• _REQUEST A_:
Answer these questions about the forum thread on complex numbers, one answer per line, using the same marks:
(i) In the question, what does h map a+bi to?
(ii) What does Answer 1 say about the writer's background?
(iii) According to Answer 3, what is constructed out of what?

Question

Define \( \oplus \text{ on } \mathbb{R} X \mathbb{R} \) by setting \( (a,b) \oplus (c,d)=(ac-bd, ad+bc) \)
Show that the function h from system \( (\mathbb{C}, \cdot) \to\ (\mathbb{R} x \mathbb{R}, \oplus) \) given by h(a+bi)=(a,b) is a one to one function from the set of complex numbers that is onto \(\mathbb{R} x \mathbb{R}\) and is operation perserving

Answer 1

I have no background in complex numbers whatsoever.

Answer 2

then this is going to be a treat

Answer 3

but as i wrote before this is how you construct the complex numbers out of the real numbers
the map you want is a simple one, takes \(a+bi\to (a,b)\)

• _THE INPUT_:
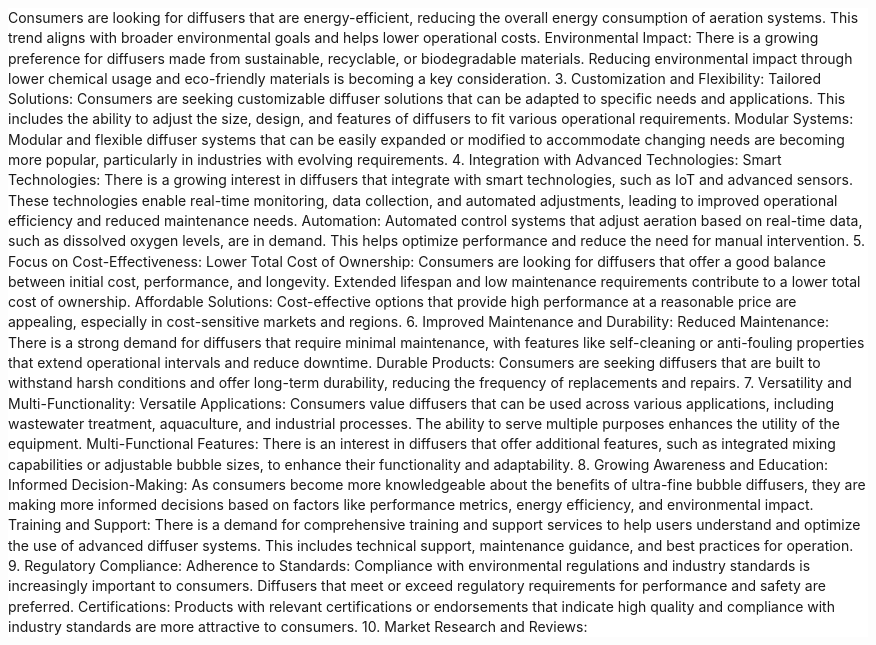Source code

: Consumers are looking for diffusers that are energy-efficient, reducing the overall energy consumption of aeration systems. This trend aligns with broader environmental goals and helps lower operational costs.
Environmental Impact:
There is a growing preference for diffusers made from sustainable, recyclable, or biodegradable materials. Reducing environmental impact through lower chemical usage and eco-friendly materials is becoming a key consideration.
3. Customization and Flexibility:
Tailored Solutions:
Consumers are seeking customizable diffuser solutions that can be adapted to specific needs and applications. This includes the ability to adjust the size, design, and features of diffusers to fit various operational requirements.
Modular Systems:
Modular and flexible diffuser systems that can be easily expanded or modified to accommodate changing needs are becoming more popular, particularly in industries with evolving requirements.
4. Integration with Advanced Technologies:
Smart Technologies:
There is a growing interest in diffusers that integrate with smart technologies, such as IoT and advanced sensors. These technologies enable real-time monitoring, data collection, and automated adjustments, leading to improved operational efficiency and reduced maintenance needs.
Automation:
Automated control systems that adjust aeration based on real-time data, such as dissolved oxygen levels, are in demand. This helps optimize performance and reduce the need for manual intervention.
5. Focus on Cost-Effectiveness:
Lower Total Cost of Ownership:
Consumers are looking for diffusers that offer a good balance between initial cost, performance, and longevity. Extended lifespan and low maintenance requirements contribute to a lower total cost of ownership.
Affordable Solutions:
Cost-effective options that provide high performance at a reasonable price are appealing, especially in cost-sensitive markets and regions.
6. Improved Maintenance and Durability:
Reduced Maintenance:
There is a strong demand for diffusers that require minimal maintenance, with features like self-cleaning or anti-fouling properties that extend operational intervals and reduce downtime.
Durable Products:
Consumers are seeking diffusers that are built to withstand harsh conditions and offer long-term durability, reducing the frequency of replacements and repairs.
7. Versatility and Multi-Functionality:
Versatile Applications:
Consumers value diffusers that can be used across various applications, including wastewater treatment, aquaculture, and industrial processes. The ability to serve multiple purposes enhances the utility of the equipment.
Multi-Functional Features:
There is an interest in diffusers that offer additional features, such as integrated mixing capabilities or adjustable bubble sizes, to enhance their functionality and adaptability.
8. Growing Awareness and Education:
Informed Decision-Making:
As consumers become more knowledgeable about the benefits of ultra-fine bubble diffusers, they are making more informed decisions based on factors like performance metrics, energy efficiency, and environmental impact.
Training and Support:
There is a demand for comprehensive training and support services to help users understand and optimize the use of advanced diffuser systems. This includes technical support, maintenance guidance, and best practices for operation.
9. Regulatory Compliance:
Adherence to Standards:
Compliance with environmental regulations and industry standards is increasingly important to consumers. Diffusers that meet or exceed regulatory requirements for performance and safety are preferred.
Certifications:
Products with relevant certifications or endorsements that indicate high quality and compliance with industry standards are more attractive to consumers.
10. Market Research and Reviews:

• _REQUEST B_: Find every line in the listing that contains the string "Products", matching case exactly, and copy each of those lines.

• _TASK ANSWER A_:
(i) (a,b)
(ii) The writer has no background in complex numbers whatsoever.
(iii) The complex numbers are constructed out of the real numbers.

• _TASK ANSWER B_:
Durable Products:
Products with relevant certifications or endorsements that indicate high quality and compliance with industry standards are more attractive to consumers.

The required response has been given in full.